Le tandem du Kansas éblouit la presse blues avec ses chansons primitives et denses, empruntant les chemins de traverse de l'Amérique. Seule escale canadienne de Moreland&Arbuckle, Tremblant vit au rythme lent et paisible du Midwest...

Le Kansas, le heartland comme ils disent, est en plein coeur du territoire amerloque. Plus Midwest que ça... Terre promise pour Dustin Arbuckle, 27 ans, chanteur et harmoniciste, et Aaron «Chainsaw» Moreland, 34 ans, guitariste. Et pour Brad Horner, batteur de l'ombre, essentiel au blues rural anachronique du groupe.

1861, le troisième et plus récent disque du trio, est une mixture homogène de chansons anciennes, comme Gonna Send You Back To Georgia de Hound Dog Taylor, et nouvelles, d'une consternante vérité. Mississippi Hill Country, Delta blues, country et rock s'entrechoquent pour notre plus grand plaisir parce que faits avec la passion de l'artisan. Et avec les vrais outils. Moreland alterne entre sa National Resonator, sa National Steel, son Oscar Schmidt des années 30 et sa guitare à quatre cordes faite d'une boîte de cigares.

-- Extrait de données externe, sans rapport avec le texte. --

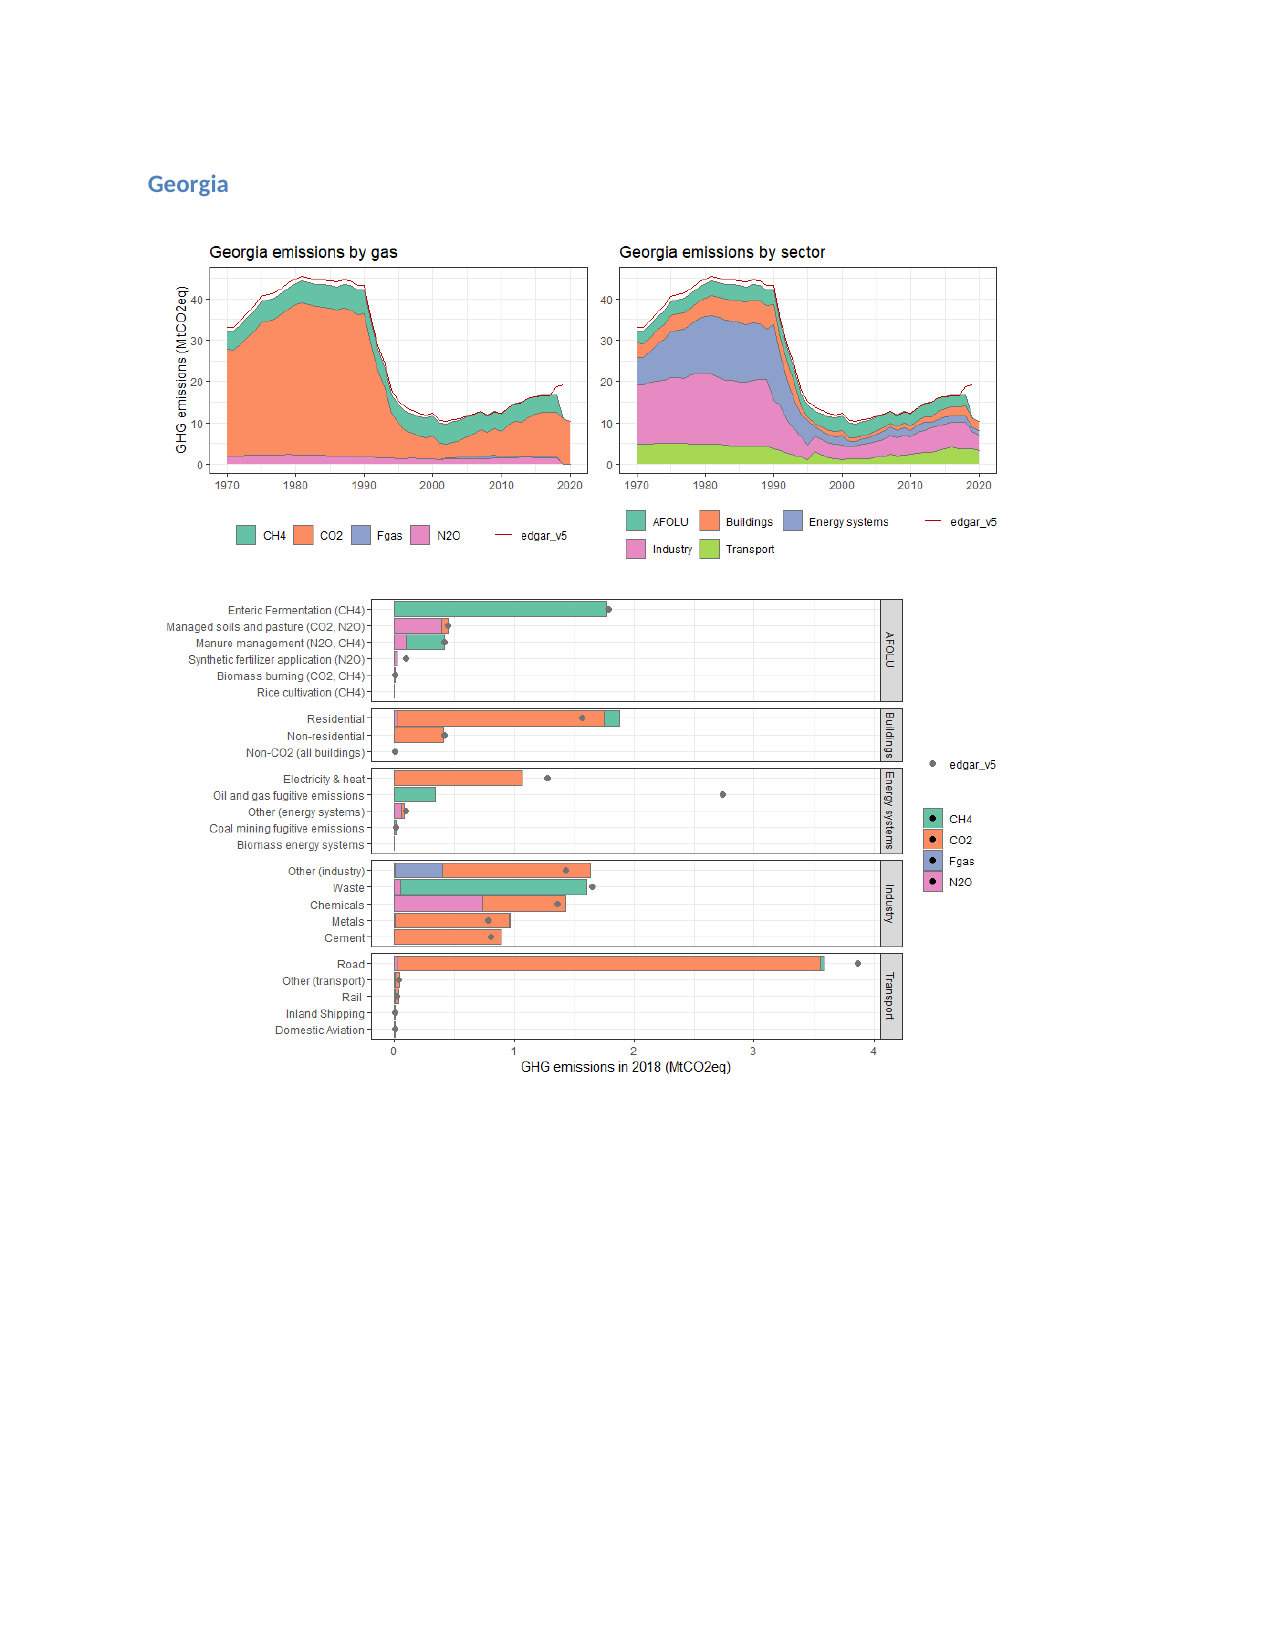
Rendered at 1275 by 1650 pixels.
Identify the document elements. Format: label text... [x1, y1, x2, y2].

subtitle Georgia [148, 168, 1127, 199]
picture [147, 217, 1023, 1093]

«J'en ai une douzaine comme ça, explique Moreland, joint au Kansas. Et ça inclut une guitare lap steel et un banjo. Mais j'en trimballe moins en tournée parce qu'elles sont accordées différemment. En plus, avec l'horaire chargé qu'on a, je n'ai plus le temps d'expérimenter avec toutes ces guitares. J'ai un peu honte de le dire, mais je peux passer plusieurs jours sans jouer d'aucune d'entre elles.»

Le Guitar Edge Magazine a écrit «Top ten blues legend in the making» à propos de mon interlocuteur. Sa réponse? «J'ai pas mal de chemin à faire avant de devenir une légende». Bien dit.

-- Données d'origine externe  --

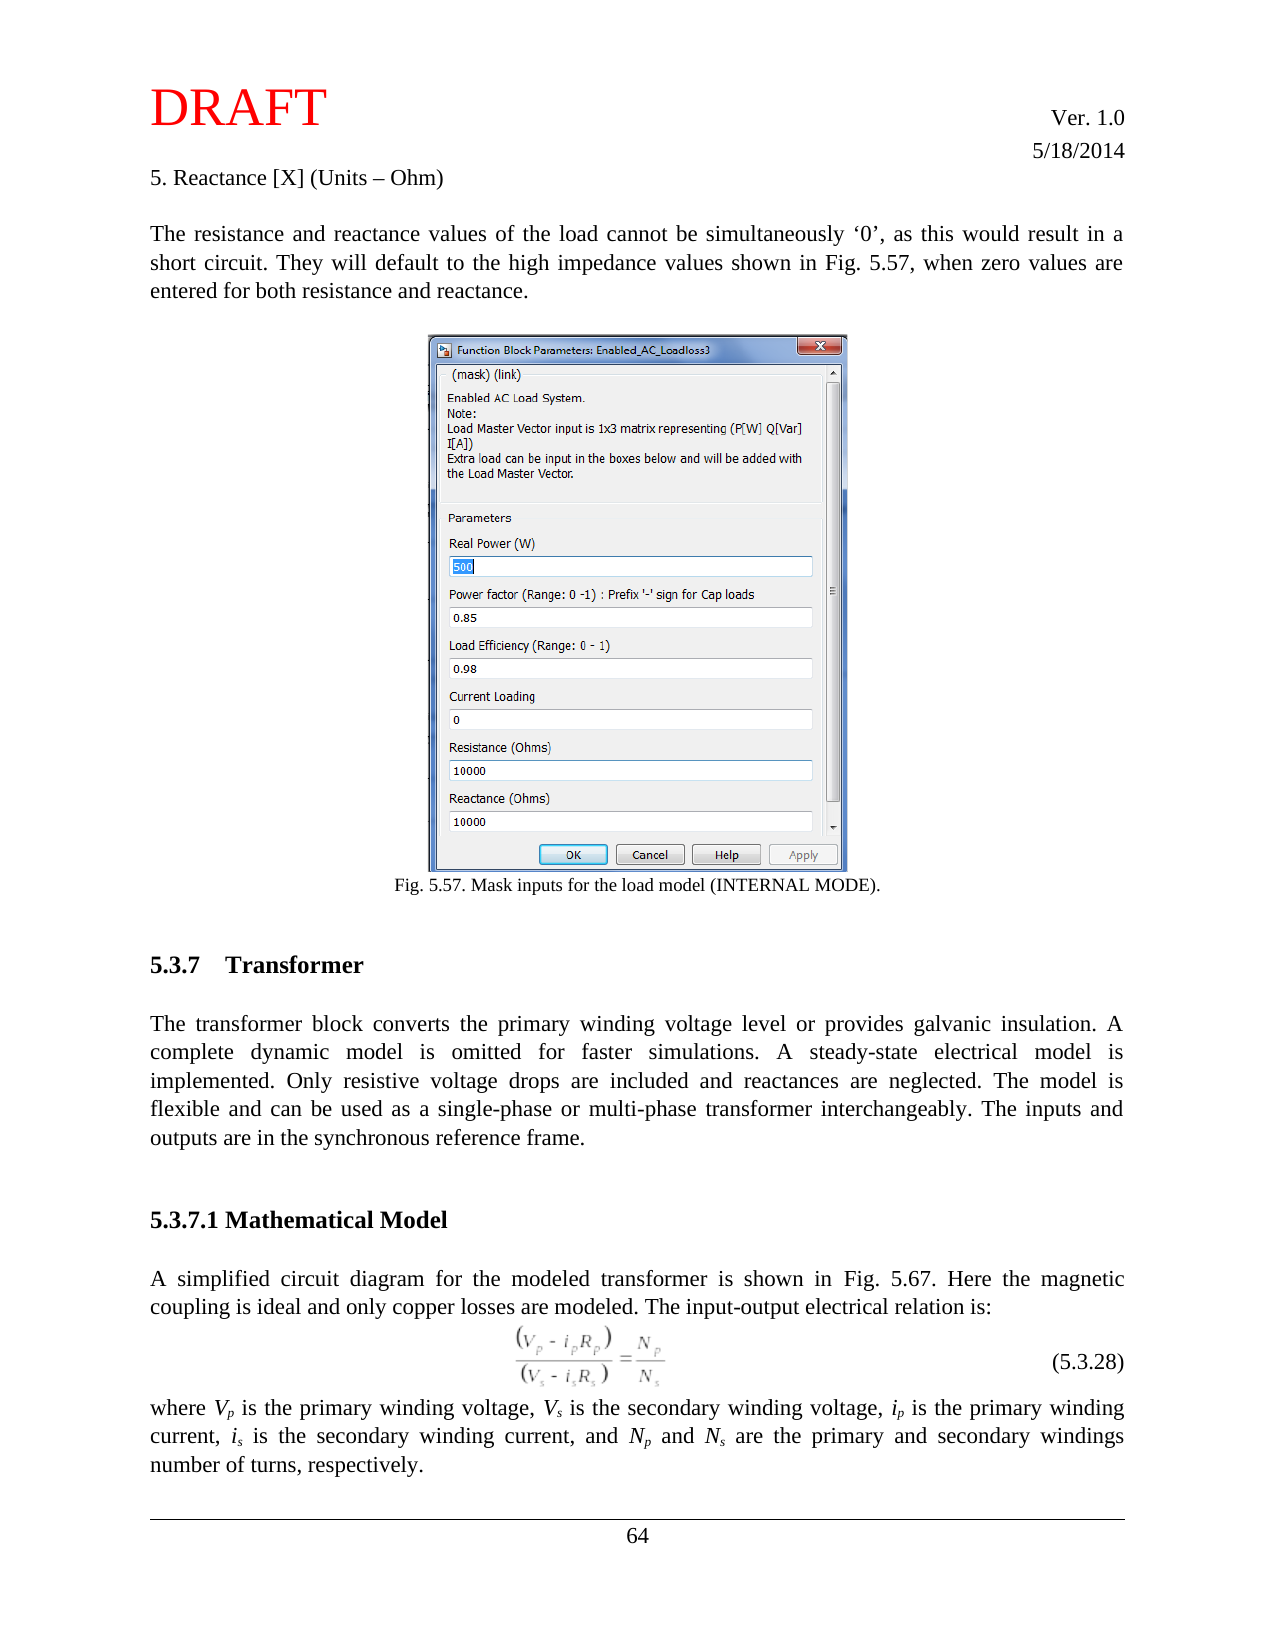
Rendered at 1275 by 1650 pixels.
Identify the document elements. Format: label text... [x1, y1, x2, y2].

text A simplified circuit diagram for the modeled transformer is shown in Fig. 5.57. Here the magnetic coupling is ideal and only copper losses are modeled. The input-output electrical relation is: [150, 1265, 1125, 1320]
table_header (5.3.28) [1041, 1322, 1136, 1394]
subtitle Transformer [150, 950, 1125, 979]
table_header [139, 1322, 1041, 1394]
text The transformer block converts the primary winding voltage level or provides galvanic insulation. A complete dynamic model is omitted for faster simulations. A steady-state electrical model is implemented. Only resistive voltage drops are included and reactances are neglected. The model is flexible and can be used as a single-phase or multi-phase transformer interchangeably. The inputs and outputs are in the synchronous reference frame. [150, 1010, 1125, 1150]
picture [427, 334, 848, 872]
text The resistance and reactance values of the load cannot be simultaneously ‘0’, as this would result in a short circuit. They will default to the high impedance values shown in Fig. 5.57, when zero values are entered for both resistance and reactance. [150, 221, 1125, 304]
text 5. Reactance [X] (Units – Ohm) [150, 164, 1125, 190]
subtitle Mathematical Model [150, 1206, 1125, 1234]
text Fig. 5.57. Mask inputs for the load model (INTERNAL MODE). [150, 874, 1125, 895]
text where Vp is the primary winding voltage, Vs is the secondary winding voltage, ip is the primary winding current, is is the secondary winding current, and Np and Ns are the primary and secondary windings number of turns, respectively. [150, 1394, 1125, 1477]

Dans le dossier de presse, on lit avec curiosité «1960's garage band energy» et «old classics, new sounds». «On n'essaie pas de copier qui que ce soit, répond Moreland. J'essaie plutôt d'extraire le feeling d'ensemble des oeuvres du passé, l'attitude, mais le note pour note? Ce n'est pas moi. Désolé. On fait plusieurs covers parce que nous sommes un groupe de blues, R.L. Burnside, Jr. Kimbrough, Johnny Cash, on fait même du Tom Waits (rire), Elmore James, on joue des choses très différentes, mais cela doit être compatible avec notre instrumentation».

Affinités musicales

Comment le destin d'Arbuckle et le vôtre se sont-ils croisés? «Dustin et moi étions dans des groupes différents. Après s'être rencontrés, on s'est aperçus que nous avions des affinités musicales, tirant sur les racines et les origines du blues. Pour nous, il existe une période fascinante entre la fin du XIXe siècle et la guerre de 1914-1918 qui a permis à un tas de gens, pas juste les esclaves, d'exprimer leur quotidien en chanson à l'aide d'instruments nouveaux, vestiges de la guerre de Sécession. Alors, on a commencé à faire des duos acoustiques ensemble, puis des électriques.»

Sur YouTube, une version hallucinante de The Legend of John Henry chantée jadis par les esclaves dans les champs de coton fait fureur : «L'enregistrement est tellement bon qu'on va l'inclure sur notre prochain disque», annonce fièrement Moreland.

Le vent dans les voiles? «On fait environ 120 spectacles par année, on vend des tonnes de produits dérivés, les médias nous aiment, nos vies ont basculé. On va en Europe en septembre, puis en Irak pour les troupes, je suis un homme de famille et je crois que c'est la bonne chose à faire». Patriotique, au sens républicain du terme...

Après avoir joué hier après-midi sur l'intimiste scène Deslauriers, Moreland&Arbuckle donnent aujourd'hui un atelier à l'Aire du blues, suivi d'un spectacle à la place Saint-Bernard.

Moreland&Arbuckle, en spectacle ce soir, 17h, au Festival de blues de Tremblant.